Le posizioni della Casa Bianca
Per quanto riguarda i dossier più scottanti, questi principi portano la Casa Bianca a portare avanti le seguenti posizioni:
– Si deve ammettere che l’Ucraina è uno Stato fallito e che i suoi dirigenti sono degli incompetenti corrotti. Il presidente Petro Poroshenko ha fatto il pubblico elogio dei Collaboratori dei nazisti ed ha dovuto riacciuffare all’aeroporto il suo primo ministro Arseniy Yatsenyuk, che tentava di scappare con i soldi che aveva rubato. Non si tratta quindi di partner affidabili su cui gli Stati Uniti possano fare conto per sfidare la Federazione Russa. Pertanto, occorre lasciare marcire la situazione nel Donbass in modo d’avere in serbo una carta da giocare, ma occorre abbandonare l’idea di far precipitare Mosca in una guerra.
– Dopo tre anni di guerra, la Coalizione nazionale siriana è ormai sostenuta solo da una piccola minoranza di siriani. Non è dunque in grado di governare e occorrerà prima o poi riprendere delle normali relazioni con il presidente Bashar al-Assad.

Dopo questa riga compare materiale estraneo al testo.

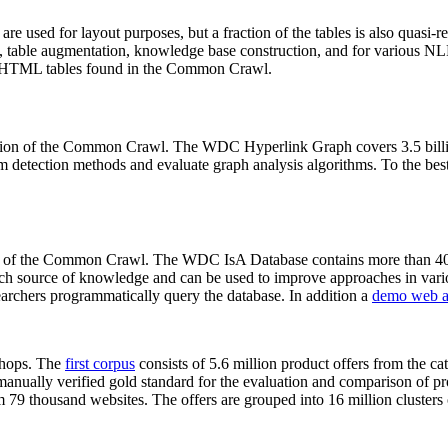
 are used for layout purposes, but a fraction of the tables is also quasi-r
arch, table augmentation, knowledge base construction, and for various 
lion HTML tables found in the Common Crawl.
sion of the Common Crawl. The WDC Hyperlink Graph covers 3.5 billi
 detection methods and evaluate graph analysis algorithms. To the best 
on of the Common Crawl. The WDC IsA Database contains more than 40
 rich source of knowledge and can be used to improve approaches in vari
archers programmatically query the database. In addition a
demo web a
-shops. The
first corpus
consists of 5.6 million product offers from the 
anually verified gold standard for the evaluation and comparison of p
 79 thousand websites. The offers are grouped into 16 million clusters o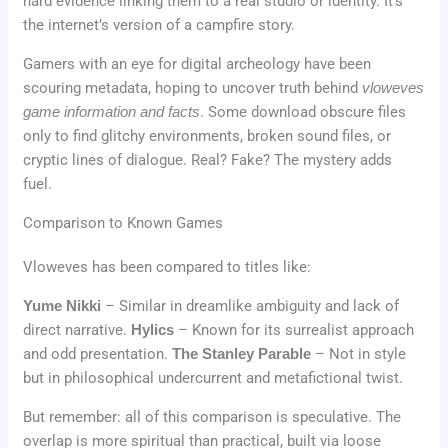
hard evidence linking them to a real studio or identity. It’s
the internet’s version of a campfire story.
Gamers with an eye for digital archeology have been
scouring metadata, hoping to uncover truth behind
vloweves
game information and facts
. Some download obscure files
only to find glitchy environments, broken sound files, or
cryptic lines of dialogue. Real? Fake? The mystery adds
fuel.
Comparison to Known Games
Vloweves has been compared to titles like:
Yume Nikki
– Similar in dreamlike ambiguity and lack of
direct narrative.
Hylics
– Known for its surrealist approach
and odd presentation.
The Stanley Parable
– Not in style
but in philosophical undercurrent and metafictional twist.
But remember: all of this comparison is speculative. The
overlap is more spiritual than practical, built via loose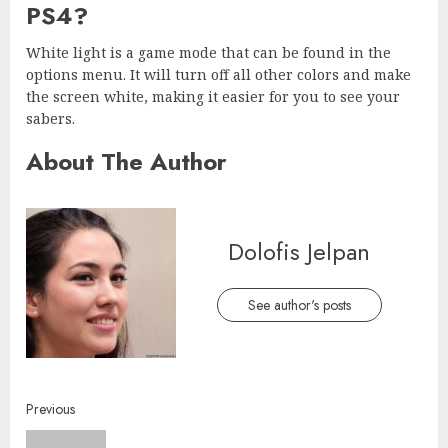
PS4?
White light is a game mode that can be found in the
options menu. It will turn off all other colors and make
the screen white, making it easier for you to see your
sabers.
About The Author
Dolofis Jelpan
See author's posts
Continue
Previous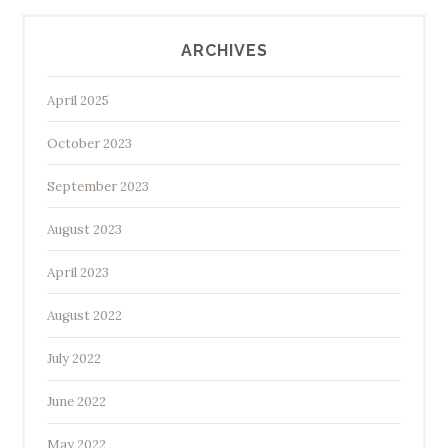
ARCHIVES
April 2025
October 2023
September 2023
August 2023
April 2023
August 2022
July 2022
June 2022
May 2022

La priorità adesso è quella di creare un ambiente regionale che costringa la Siria e l’Iraq a non perturbare l’Ordine Mondiale, non appena le ostilità cesseranno. È quindi necessario sia distruggere le installazioni cinesi in Iraq (Pechino era diventato il primo cliente del petrolio iracheno), sia assicurarsi che l’Esercito arabo siriano rimanga troppo occupato per un decennio da problemi interni affinché non sia in grado di affrontare Israele. Infine, si deve mantenere il controllo degli jihadisti che sembrano inebriarsi della vittoria che è stata a loro regalata.

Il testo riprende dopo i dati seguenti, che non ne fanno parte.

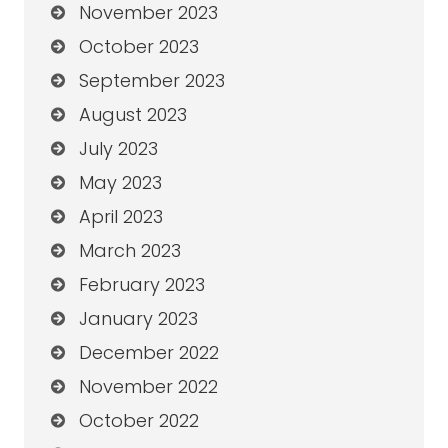
November 2023
October 2023
September 2023
August 2023
July 2023
May 2023
April 2023
March 2023
February 2023
January 2023
December 2022
November 2022
October 2022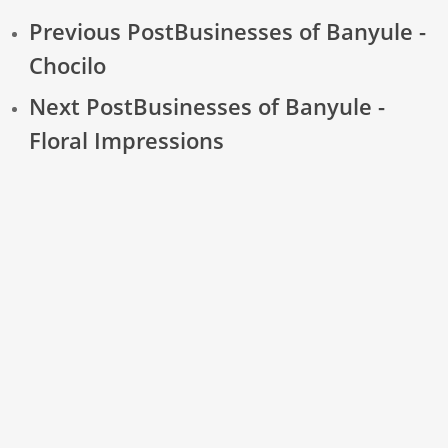
Previous Post
Businesses of Banyule -
Chocilo
Next Post
Businesses of Banyule -
Floral Impressions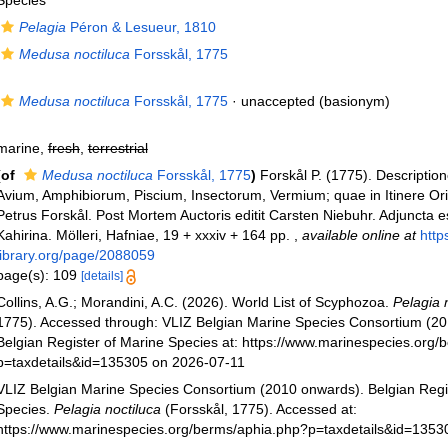
Species
Pelagia
Péron & Lesueur, 1810
Medusa noctiluca
Forsskål, 1775
Medusa noctiluca
Forsskål, 1775
·
unaccepted
(basionym)
marine,
fresh
,
terrestrial
(of
Medusa noctiluca
Forsskål, 1775
)
Forskål P. (1775). Descriptio
Avium, Amphibiorum, Piscium, Insectorum, Vermium; quae in Itinere Ori
Petrus Forskål. Post Mortem Auctoris editit Carsten Niebuhr. Adjuncta 
Kahirina. Mölleri, Hafniae, 19 + xxxiv + 164 pp.
,
available online at
http
library.org/page/2088059
page(s): 109
[details]
Collins, A.G.; Morandini, A.C. (2026). World List of Scyphozoa.
Pelagia 
1775). Accessed through: VLIZ Belgian Marine Species Consortium (2
Belgian Register of Marine Species at: https://www.marinespecies.org
p=taxdetails&id=135305 on 2026-07-11
VLIZ Belgian Marine Species Consortium (2010 onwards). Belgian Regi
Species.
Pelagia noctiluca
(Forsskål, 1775). Accessed at:
https://www.marinespecies.org/berms/aphia.php?p=taxdetails&id=1353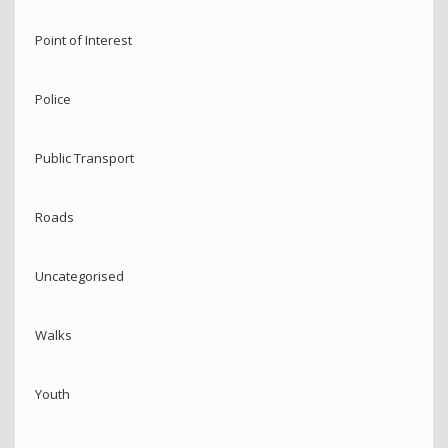
Point of Interest
Police
Public Transport
Roads
Uncategorised
Walks
Youth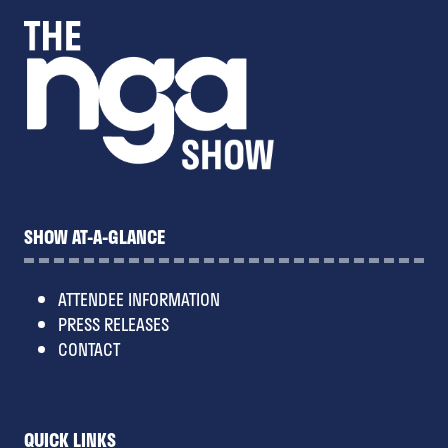
SHOW AT-A-GLANCE
ATTENDEE INFORMATION
PRESS RELEASES
CONTACT
QUICK LINKS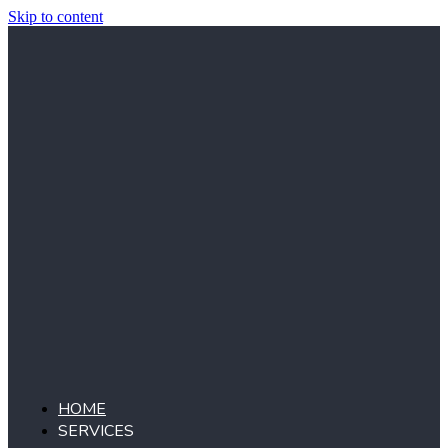
Skip to content
HOME
SERVICES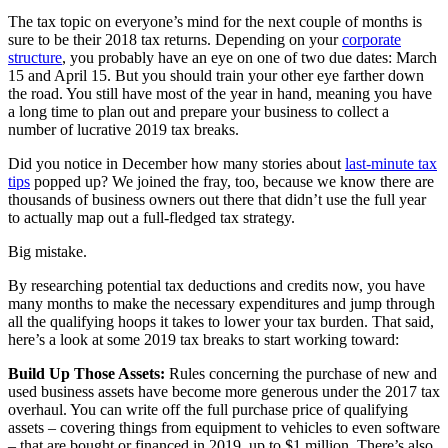
The tax topic on everyone’s mind for the next couple of months is
sure to be their 2018 tax returns. Depending on your
corporate
structure
, you probably have an eye on one of two due dates: March
15 and April 15. But you should train your other eye farther down
the road. You still have most of the year in hand, meaning you have
a long time to plan out and prepare your business to collect a
number of lucrative 2019 tax breaks.
Did you notice in December how many stories about
last-minute tax
tips
popped up? We joined the fray, too, because we know there are
thousands of business owners out there that didn’t use the full year
to actually map out a full-fledged tax strategy.
Big mistake.
By researching potential tax deductions and credits now, you have
many months to make the necessary expenditures and jump through
all the qualifying hoops it takes to lower your tax burden. That said,
here’s a look at some 2019 tax breaks to start working toward:
Build Up Those Assets:
Rules concerning the purchase of new and
used business assets have become more generous under the 2017 tax
overhaul. You can write off the full purchase price of qualifying
assets – covering things from equipment to vehicles to even software
– that are bought or financed in 2019, up to $1 million. There’s also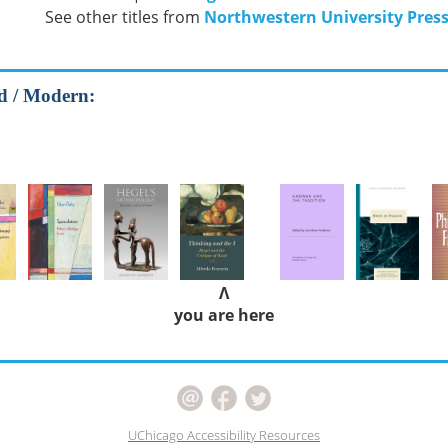
See other titles from
Northwestern University Pres
od / Modern:
Λ
you are here
UChicago Accessibility Resources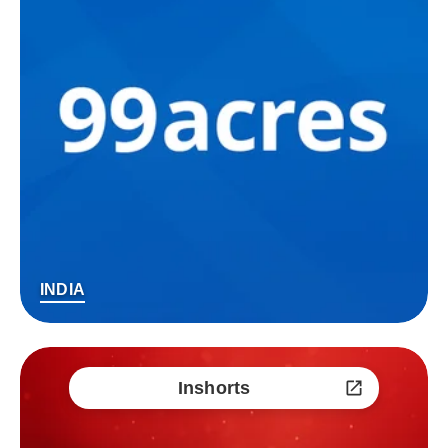
INDIA
Inshorts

– Infine, l’ebola non minaccia per nulla l’Occidente: è solo un pretesto per schierare le truppe AfriCom in Africa occidentale. L’isteria che si è impadronita del pubblico americano dopo la scoperta di un caso in Texas deve essere ricondotta a giuste proporzioni. A questo proposito, il Centro di Atlanta per il Controllo e la Prevenzione delle malattie (CDC) ha mostrato la sua inefficacia e deve essere punito.
Detto questo, queste posizioni permettono di reagire agli eventi, non di anticiparli. Migliorano la gestione, ma non bastano a costituire una politica. Così il presidente Obama è alla ricerca di nuovi collaboratori per proporgli nuovi punti di vista sul mondo.

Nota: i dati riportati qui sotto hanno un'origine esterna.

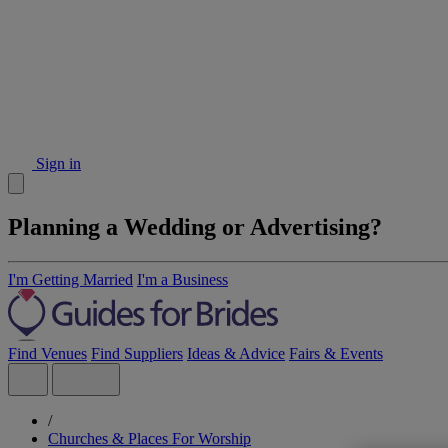
Sign in
Planning a Wedding or Advertising?
I'm Getting Married
I'm a Business
Find Venues
Find Suppliers
Ideas & Advice
Fairs & Events
/
Churches & Places For Worship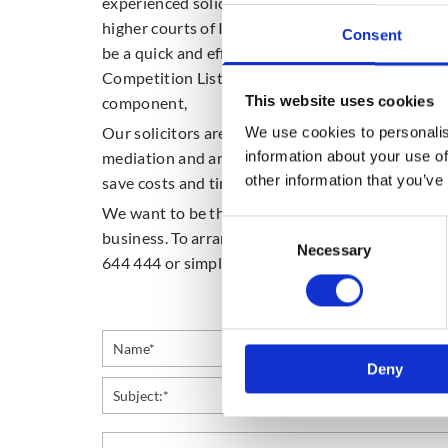
experienced solicitors are experienced with the
higher courts of Ireland. Utilisation of Ireland’
Consent
be a quick and effective forum for conducting hig
Competition List of the High Court can also be p
This website uses cookies
component,
Our solicitors are also experienced in alternati
We use cookies to personalis
information about your use of
mediation and arbitration. Use of these alternat
other information that you’ve
save costs and time, if practical given the partic
We want to be the first people you think of when 
Consent
business. To arrange a consultation for your busi
Necessary
Selection
644 444 or simply email us using the enquiry for
Deny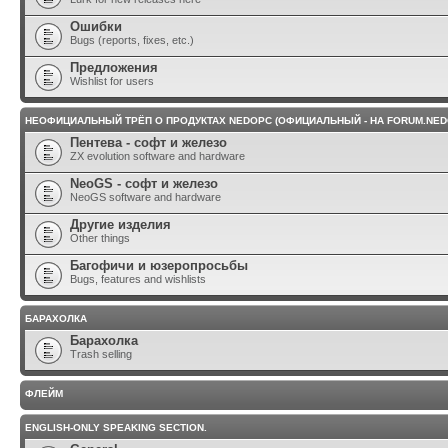
Ошибки
Bugs (reports, fixes, etc.)
Предложения
Wishlist for users
НЕОФИЦИАЛЬНЫЙ ТРЁП О ПРОДУКТАХ NEDOPC (ОФИЦИАЛЬНЫЙ - НА FORUM.NED
Пентева - софт и железо
ZX evolution software and hardware
NeoGS - софт и железо
NeoGS software and hardware
Другие изделия
Other things
Багофичи и юзеропросьбы
Bugs, features and wishlists
БАРАХОЛКА
Барахолка
Trash selling
ФЛЕЙМ
ENGLISH-ONLY SPEAKING SECTION.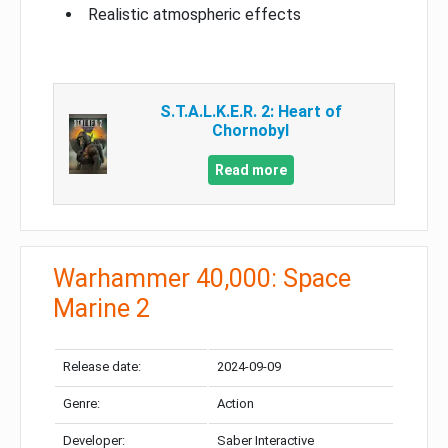
Realistic atmospheric effects
S.T.A.L.K.E.R. 2: Heart of
Chornobyl
Read more
Warhammer 40,000: Space
Marine 2
Release date:
2024-09-09
Genre:
Action
Developer:
Saber Interactive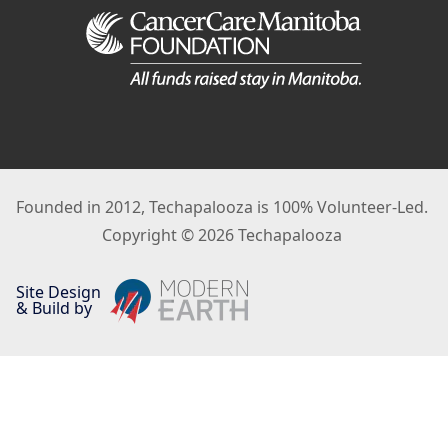
Founded in 2012, Techapalooza is 100% Volunteer-Led.
Copyright © 2026 Techapalooza
Site Design
& Build by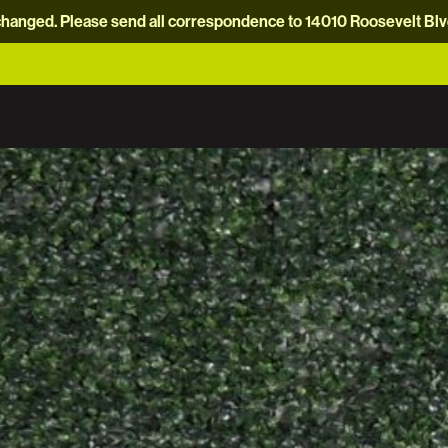
hanged. Please send all correspondence to 14010 Roosevelt Blvd.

La Casa Bianca e lo Stato profondo
Resta ancora da determinare se - una volta che la Casa Bianca si doti di una strategia – possa o meno inserirsi nel margine di manovra che le lascia lo Stato profondo. Per ora, Obama ha dovuto fare marcia indietro sui due punti che si era prefissato durante la sua campagna elettorale: la tortura e il nucleare.
– Sei anni dopo, non si sa perché non sia possibile chiudere Guantánamo, né di pubblicare il rapporto del Senato sulla tortura nell’era Bush. Sembra che questa relazione contenga informazioni che potrebbero aprire altri dossier. Denis R. McDonough è andato in California per discuterne con la senatrice Dianne Feinstein in modo da trovare una soluzione.
– Soprattutto, Barack Obama è stato costretto a rilanciare la corsa agli armamenti, mentre aveva promesso di creare un mondo senza bombe atomiche. Ma per lo Stato profondo non si pone nemmeno la questione di abbandonare la superiorità militare di cui dispone. Il Premio Nobel per la Pace ha dunque deciso di modernizzare l’arsenale nucleare statunitense.
[1] Di recente, un collaboratore del presidente ha trattato Benjamin Netanyahu da "buono a nulla", cfr “The Crisis in U.S.-Israel Relations Is Officially Here”, di Jeffrey Goldberg, The Atlantic, 28 ottobre 2014.